#### SHORT PROBLEM:
Transcribe the rows below word for word, starting with the line that contains "pose: elev=330.7 azim=246.4" and continuing through the final row, with both ends included. Leave the pictures out of your transcription.
[begin SOURCE RECORDS]
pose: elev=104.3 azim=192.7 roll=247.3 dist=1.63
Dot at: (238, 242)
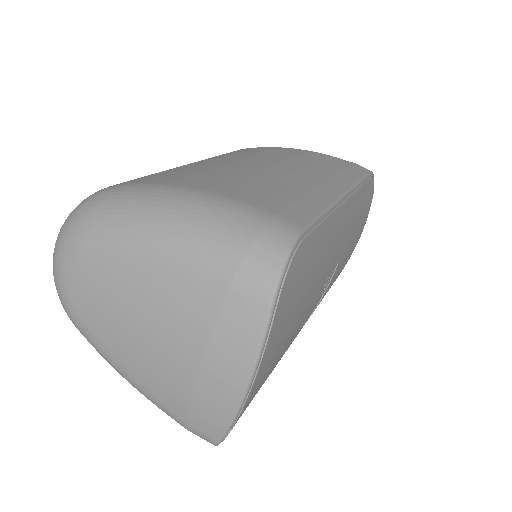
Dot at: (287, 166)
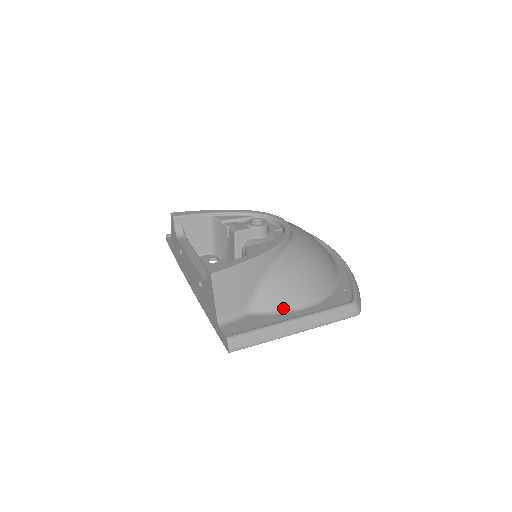
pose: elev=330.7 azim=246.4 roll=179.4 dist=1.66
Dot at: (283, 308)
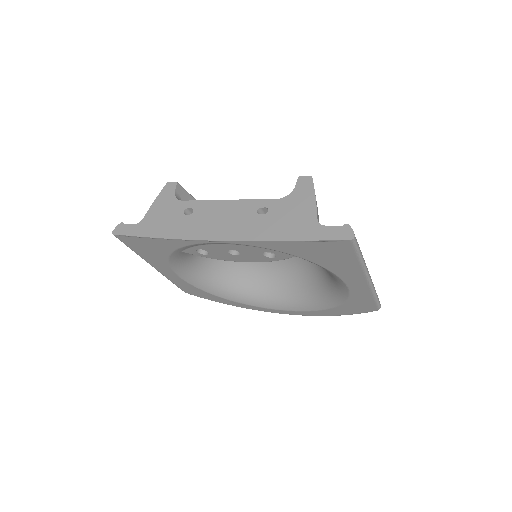
Dot at: occluded
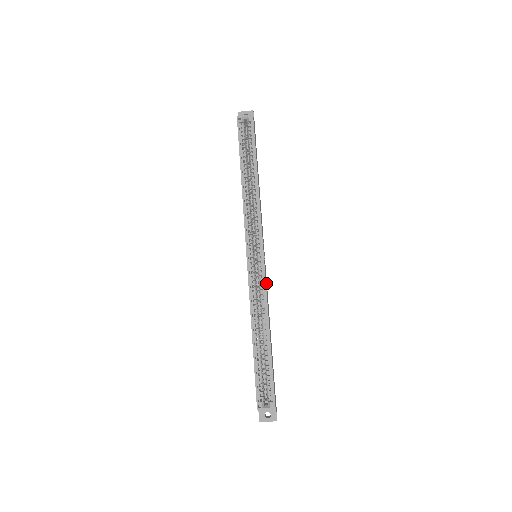
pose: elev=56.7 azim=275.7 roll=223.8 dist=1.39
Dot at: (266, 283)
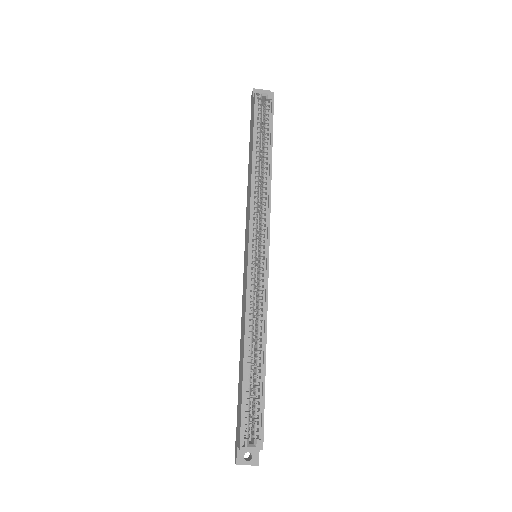
Dot at: occluded
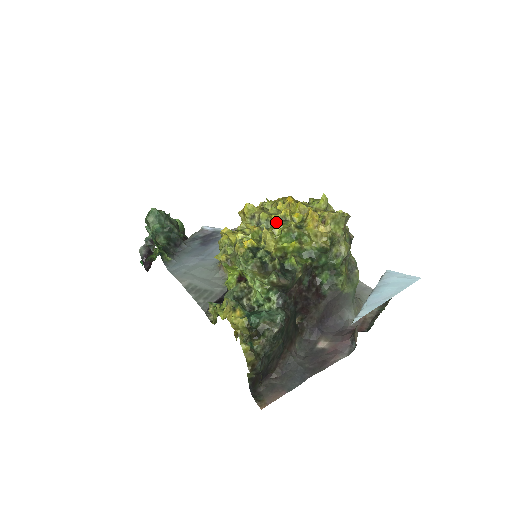
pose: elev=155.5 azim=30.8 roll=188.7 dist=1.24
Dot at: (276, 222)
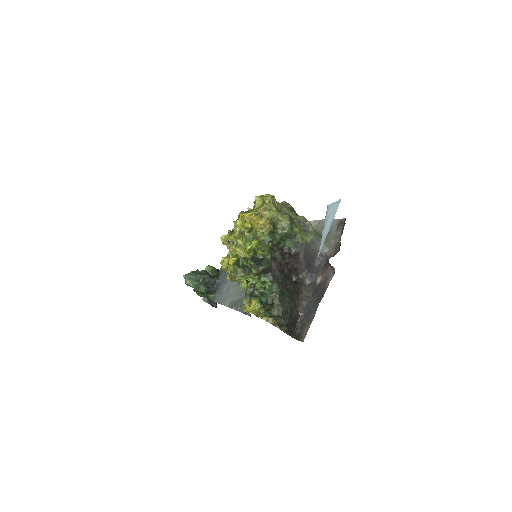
[end SOURCE RECORDS]
#### FULL OUTPUT:
pose: elev=330.7 azim=246.4 roll=179.4 dist=1.66
Dot at: (283, 308)
Dot at: occluded
pose: elev=56.7 azim=275.7 roll=223.8 dist=1.39
Dot at: (266, 283)
Dot at: occluded
pose: elev=155.5 azim=30.8 roll=188.7 dist=1.24
Dot at: (276, 222)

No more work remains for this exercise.